For a person who has been opposed to change for most part of her life, traveling opened my eyes. Once on the trip, change almost seemed like the word of the day, every day. No plans that were made in the morning ever panned out, on the contrary there was the constant ‘play it by ear’.
My journey started in a small north eastern town of India called Manali. The vacation was a 10-day journey via road from Manali to Ladakh in the Jammu region of India, and then over to Kashmir via Kargil. A road trip that challenges you in every way. The twists and turns in the road can hurt your bones in ways you can’t even imagine. While every turn is a wall paper worthy picture, it always makes your stomach churn and your head hurt.
The highlight of the trip was to be a journey via the Khardungala Pass, which at 18,000 feet, is said to be the world’s highest motor able road. On the day that we were supposed to go there, I woke up excited about the journey, little did I know that this was going to be a journey ridden with throwing up on the side of the road, and learning that nothing in life is going to pan out quite as you imagined.

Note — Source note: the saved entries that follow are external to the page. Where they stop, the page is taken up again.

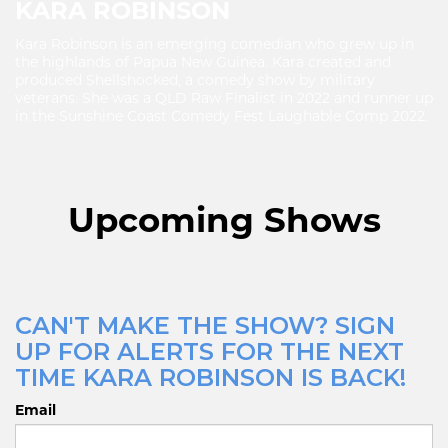
KARA ROBINSON
Kara Robinson is an emerging comedian who grew up in
the highlands of Papua New Guinea. Kara created and
produced Shellshocked, a comedy show by military
veterans. She was a QLD Raw Finalist in 2022 and runner up
in the Sunshine Coast Comedy Fest Laughable Comp 2022.
Upcoming Shows
CAN'T MAKE THE SHOW? SIGN
UP FOR ALERTS FOR THE NEXT
TIME KARA ROBINSON IS BACK!
Email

While Khardungala Pass was gorgeous, it wasn’t the highlight of my trip. The trip, when I look back at it now was more about the people I was traveling with. Yes, it helped immensely that every time I looked out the bus window, my heart skipped a beat at the beauty, but it was the warmth of the people inside that made me not only embrace the constantly changing plans, but actually enjoy them.
Here are the top five lessons I learned on that trip:
- Traveling between constantly changing altitudes ranging from 10,000ft to 18,000ft is the most excruciating experience you will ever have. Having said that, I think we often fail to realize how much our body is really capable of handling. I was surprised at how it became easier for my body to adapt to these changes after the first three or four days. This was how the trip helped me learn that mind over matter is a real thing. I believe I am now a person with more will power. Someone who can out last hardships both physical and emotional.
- The trip also opened my eyes to the fact that we often make so many assumptions based on the little knowledge that is available to us. I had so many misconceptions about the various religions and customs of the area, but traveling through these parts and communicating with the locals, made me realize that a large part of what I believed to be true was actually just a part of the whole truth. Having visited a plethora of monasteries and experiencing the Buddhist culture I came back culturally tolerant and slightly wiser.
- Compassion is another quality that I think is extremely underrated in our world. We all know how important a window seat is during a road trip, how sitting in the last row in the bus can cause pain in bones you didn’t think existed and just how precious that last box of Pringles can be. However, when you are traveling with people and spend most of your day with them, sharing your food with someone becomes a natural instinct, and you don’t mind giving up your seat just to make sure someone else is comfortable. A little kindness can go a long way and the people that I traveled with lead by example in this department.
- We live in a world that constantly decided your worth by how we present ourselves. Very rarely do we take the time to stop and look at people for their talents. While we constantly judge others, we are also constantly living in the fear of being judged. But at 18,000 feet when Oxygen is thin and the cold is set thick on your bones, you stop seeing people for what they are wearing and start seeing them for how they can help you feel a little better, hold your hand and offer you encouraging words. That experience, I think has changed a vital setting in the way I see the world now, more importantly it has helped me be more comfortable in my own skin.
- Food is the window to my soul. The element that completes my being. If there is a new restaurant in town, it becomes my life’s purpose to eat there. The road trip to Ladakh taught me that the joy of tasting food in its native land can never match the experience of eating in a fine dining restaurant.
The road to Ladakh for me was filled with picturesque mountains and perpetual road sickness, however the road that led me back home from these beautiful yet challenging mountains, has helped me see life in a completely different light.